Les médias appelés à amplifier la mobilisation
Les deux organisations mettent en avant le rôle essentiel des médias dans la sensibilisation de l’opinion publique internationale à la situation des prisonniers sahraouis. À ce titre, elles exhortent les journalistes, les professionnels des médias et les défenseurs des droits humains à intensifier leurs efforts pour faire connaître la grève de la faim illimitée menée par Naâma Asfari, en relayant son combat à travers les médias nationaux et internationaux, les plateformes numériques, les réseaux sociaux ainsi que tous les espaces de communication susceptibles de renforcer la mobilisation.
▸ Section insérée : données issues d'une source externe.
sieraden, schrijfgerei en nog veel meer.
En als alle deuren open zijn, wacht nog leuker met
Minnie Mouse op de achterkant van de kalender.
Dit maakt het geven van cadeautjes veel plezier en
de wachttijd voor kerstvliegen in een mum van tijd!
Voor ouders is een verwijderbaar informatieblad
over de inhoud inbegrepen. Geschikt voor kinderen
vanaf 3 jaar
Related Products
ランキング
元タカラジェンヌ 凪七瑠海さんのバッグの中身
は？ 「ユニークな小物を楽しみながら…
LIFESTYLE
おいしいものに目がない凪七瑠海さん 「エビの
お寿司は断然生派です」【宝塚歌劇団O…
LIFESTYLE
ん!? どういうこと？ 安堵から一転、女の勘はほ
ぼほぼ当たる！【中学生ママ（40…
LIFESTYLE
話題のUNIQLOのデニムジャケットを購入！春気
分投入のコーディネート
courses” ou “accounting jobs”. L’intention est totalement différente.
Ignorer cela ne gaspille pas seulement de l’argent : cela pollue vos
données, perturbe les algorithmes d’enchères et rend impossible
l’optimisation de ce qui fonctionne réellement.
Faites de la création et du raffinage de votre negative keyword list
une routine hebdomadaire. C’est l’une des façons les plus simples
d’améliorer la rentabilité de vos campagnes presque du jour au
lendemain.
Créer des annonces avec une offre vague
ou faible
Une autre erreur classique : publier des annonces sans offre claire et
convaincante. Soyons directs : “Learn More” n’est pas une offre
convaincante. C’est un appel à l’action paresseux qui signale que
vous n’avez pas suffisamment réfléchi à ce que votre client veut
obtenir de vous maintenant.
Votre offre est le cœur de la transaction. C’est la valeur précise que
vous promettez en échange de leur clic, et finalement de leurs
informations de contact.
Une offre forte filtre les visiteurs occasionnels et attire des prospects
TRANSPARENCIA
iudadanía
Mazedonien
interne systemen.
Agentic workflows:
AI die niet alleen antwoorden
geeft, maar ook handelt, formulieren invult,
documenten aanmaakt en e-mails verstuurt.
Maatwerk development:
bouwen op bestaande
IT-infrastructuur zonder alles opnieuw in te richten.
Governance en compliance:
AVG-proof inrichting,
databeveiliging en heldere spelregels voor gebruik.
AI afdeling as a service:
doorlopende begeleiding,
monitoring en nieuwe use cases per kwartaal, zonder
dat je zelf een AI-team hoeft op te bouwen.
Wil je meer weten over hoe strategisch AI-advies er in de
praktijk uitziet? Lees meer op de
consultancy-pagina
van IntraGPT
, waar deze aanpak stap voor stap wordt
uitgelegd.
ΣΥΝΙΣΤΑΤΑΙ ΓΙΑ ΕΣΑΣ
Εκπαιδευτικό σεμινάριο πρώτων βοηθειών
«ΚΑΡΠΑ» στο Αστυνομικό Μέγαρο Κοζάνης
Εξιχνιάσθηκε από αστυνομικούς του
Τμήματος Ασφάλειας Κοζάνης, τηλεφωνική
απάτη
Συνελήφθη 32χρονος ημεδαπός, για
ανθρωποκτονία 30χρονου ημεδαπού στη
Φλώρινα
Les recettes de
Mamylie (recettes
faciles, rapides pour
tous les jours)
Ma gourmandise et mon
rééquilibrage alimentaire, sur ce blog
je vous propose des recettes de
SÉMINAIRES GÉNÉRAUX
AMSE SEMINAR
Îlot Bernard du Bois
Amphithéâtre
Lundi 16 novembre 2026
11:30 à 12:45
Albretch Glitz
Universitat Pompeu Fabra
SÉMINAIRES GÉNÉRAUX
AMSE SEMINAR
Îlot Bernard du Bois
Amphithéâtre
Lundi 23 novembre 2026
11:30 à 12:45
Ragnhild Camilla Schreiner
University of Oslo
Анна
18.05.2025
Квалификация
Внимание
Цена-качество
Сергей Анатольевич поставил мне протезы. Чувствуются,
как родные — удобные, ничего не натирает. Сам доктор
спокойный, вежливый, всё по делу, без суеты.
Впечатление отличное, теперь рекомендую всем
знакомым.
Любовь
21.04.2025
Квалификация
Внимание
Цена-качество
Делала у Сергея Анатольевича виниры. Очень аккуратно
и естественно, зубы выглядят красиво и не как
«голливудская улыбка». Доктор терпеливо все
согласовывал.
Selon les signataires, une large médiatisation de cette affaire constitue un levier indispensable pour attirer l’attention de la communauté internationale sur la situation des prisonniers civils sahraouis et sur les violations des droits humains au Sahara occidental.
Les journalistes invités à signer la pétition
Dans ce contexte, le JASSO lance un appel aux journalistes algériens afin qu’ils signent massivement la pétition initiée par Claude Mangin, épouse de Naâma Asfari. Cette pétition, qui sera remise au Secrétaire général des Nations unies, António Guterres, vise à alerter l’ONU sur l’urgence de la situation et à obtenir une intervention internationale pour préserver la vie du militant sahraoui et garantir le respect de ses droits fondamentaux. Le réseau invite également les professionnels des médias à assurer une large diffusion de cet appel de solidarité afin de renforcer la mobilisation autour du sort de Naâma Asfari et de l’ensemble des prisonniers civils sahraouis.
Une figure emblématique de la cause sahraouie
Considéré comme l’une des principales figures de la défense du droit du peuple sahraoui à l’autodétermination, Naâma Asfari est reconnu par de nombreuses organisations de défense des droits humains comme l’une des voix les plus emblématiques de la cause sahraouie. Selon l’appel lancé par son épouse, Claude Mangin, le détenu sahraoui est désormais à son 39e jour de grève de la faim, une étape jugée particulièrement critique qui suscite de vives inquiétudes quant à une possible détérioration irréversible de son état de santé.
En conclusion, le JASSO et l’Association des journalistes et écrivains sahraouis en Europe réaffirment leur solidarité avec Naâma Asfari, les détenus du groupe de Gdeim Izik et l’ensemble des prisonniers civils sahraouis, appelant à une mobilisation internationale accrue afin d’obtenir leur libération et de garantir le respect du droit international humanitaire ainsi que des normes internationales relatives aux droits de l’Homme. « Liberté pour Naâma Asfari et pour l’ensemble des prisonniers civils sahraouis », conclut le communiqué conjoint.